En rénovation de logements collectifs avec chauffage collectif au gaz ou encore au fioul, qui représentent une bonne partie des quelques 5 millions de logements en état de passoire énergétique, plusieurs options existent pour améliorer l’étiquette énergétique du parc existant : PAC 100 % électrique, réseau de chaleur, PAC hybride…
La PAC hybride collective est l’association de deux systèmes : une pompe à chaleur et une chaudière gaz à condensation. L’hybridation peut être soit pour le chauffage, soit pour l’ECS, ou pour le double service. L’hybridation contribue comme les autres solutions à réduire l’impact environnemental, mais elle permet aussi de réduire l’investissement et de s’adapter aux variations des coûts des énergies, à leur disponibilité, optimisant ainsi l’utilisation des ressources disponibles.
La PAC hybride permet d’atteindre les objectifs performants (étiquette A ou B du DPE) dans le cadre d’une rénovation globale.
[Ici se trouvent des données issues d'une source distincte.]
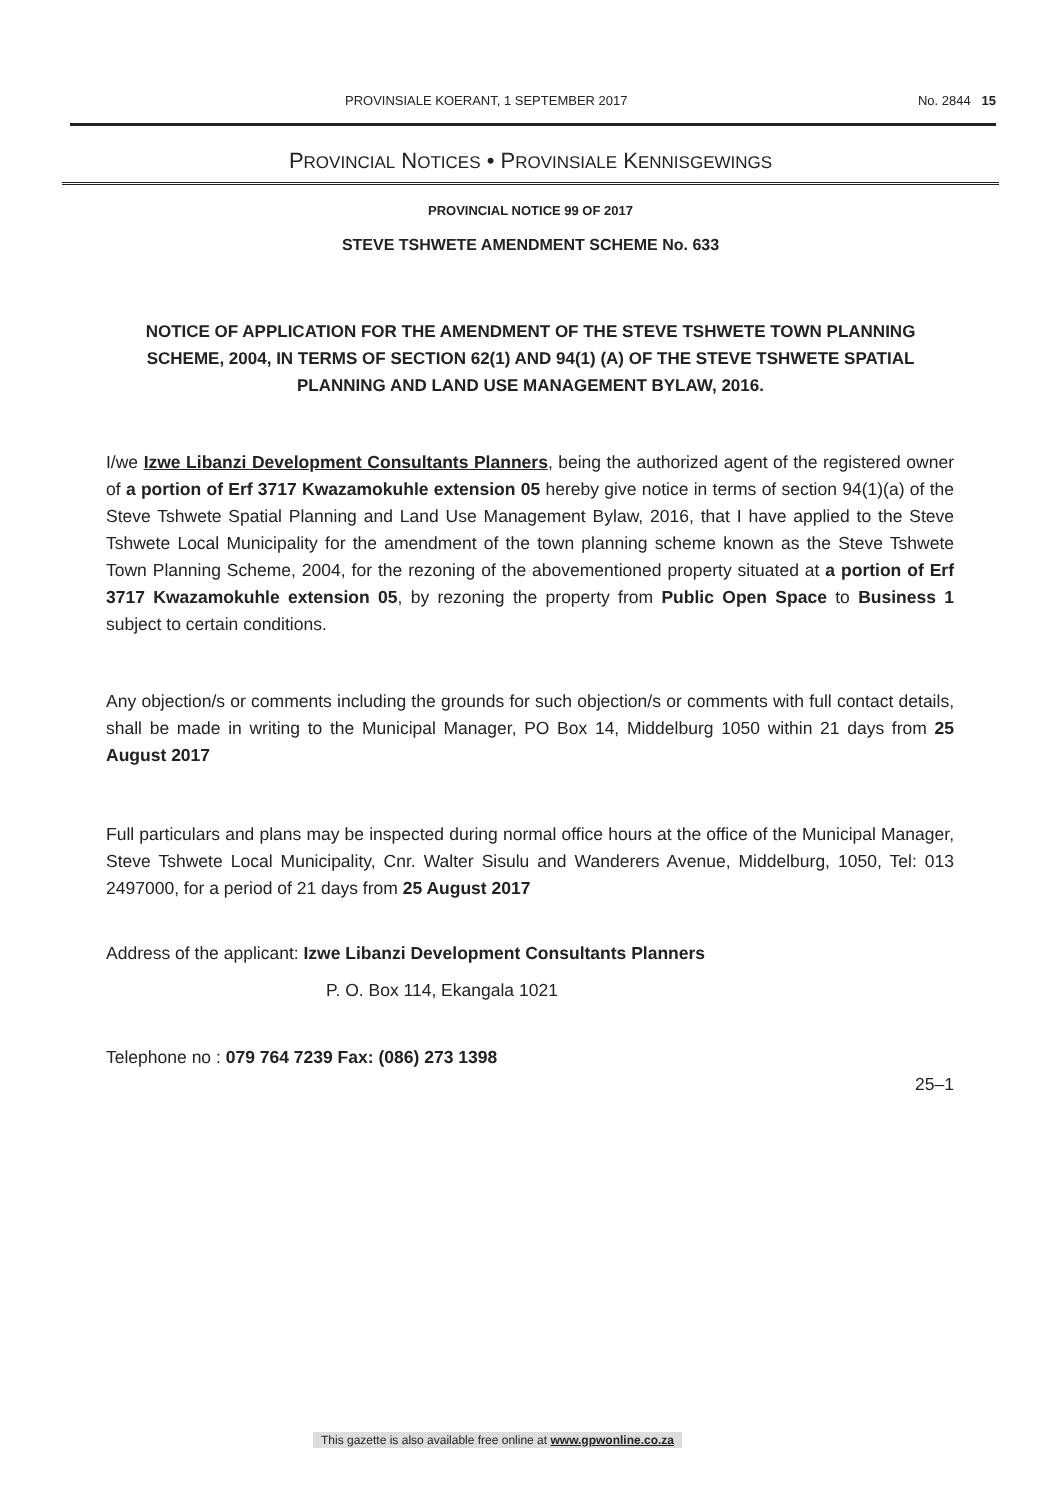PROVINSIALE KOERANT, 1 SEPTEMBER 2017 No. 2844 15
PROVINCIAL NOTICES • PROVINSIALE KENNISGEWINGS
PROVINCIAL NOTICE 99 OF 2017
STEVE TSHWETE AMENDMENT SCHEME No. 633
NOTICE OF APPLICATION FOR THE AMENDMENT OF THE STEVE TSHWETE TOWN PLANNING SCHEME, 2004, IN TERMS OF SECTION 62(1) AND 94(1) (A) OF THE STEVE TSHWETE SPATIAL PLANNING AND LAND USE MANAGEMENT BYLAW, 2016.
I/we Izwe Libanzi Development Consultants Planners, being the authorized agent of the registered owner of a portion of Erf 3717 Kwazamokuhle extension 05 hereby give notice in terms of section 94(1)(a) of the Steve Tshwete Spatial Planning and Land Use Management Bylaw, 2016, that I have applied to the Steve Tshwete Local Municipality for the amendment of the town planning scheme known as the Steve Tshwete Town Planning Scheme, 2004, for the rezoning of the abovementioned property situated at a portion of Erf 3717 Kwazamokuhle extension 05, by rezoning the property from Public Open Space to Business 1 subject to certain conditions.
Any objection/s or comments including the grounds for such objection/s or comments with full contact details, shall be made in writing to the Municipal Manager, PO Box 14, Middelburg 1050 within 21 days from 25 August 2017
Full particulars and plans may be inspected during normal office hours at the office of the Municipal Manager, Steve Tshwete Local Municipality, Cnr. Walter Sisulu and Wanderers Avenue, Middelburg, 1050, Tel: 013 2497000, for a period of 21 days from 25 August 2017
Address of the applicant: Izwe Libanzi Development Consultants Planners
P. O. Box 114, Ekangala 1021
Telephone no : 079 764 7239 Fax: (086) 273 1398
25–1
This gazette is also available free online at www.gpwonline.co.za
Pour les bâtiments existants avec un local chaufferie, elle permet de réutiliser les infrastructures en place et d’obtenir un gain important sur les consommations d’énergie mais aussi et surtout sur l’étiquette carbone.
Il convient bien évidemment d’améliorer la performance du bâti dès que cela est possible et acceptable d’un point de vue budgétaire. Parallèlement à l’amélioration de la performance du bâti, l’amélioration de la performance énergétique et carbone des systèmes de chauffage et de production d’eau chaude sanitaire doit être étudiée dans les audits énergétiques et dans les PPT (plan pluriannuel de travaux) des DTG (diagnostic technique global).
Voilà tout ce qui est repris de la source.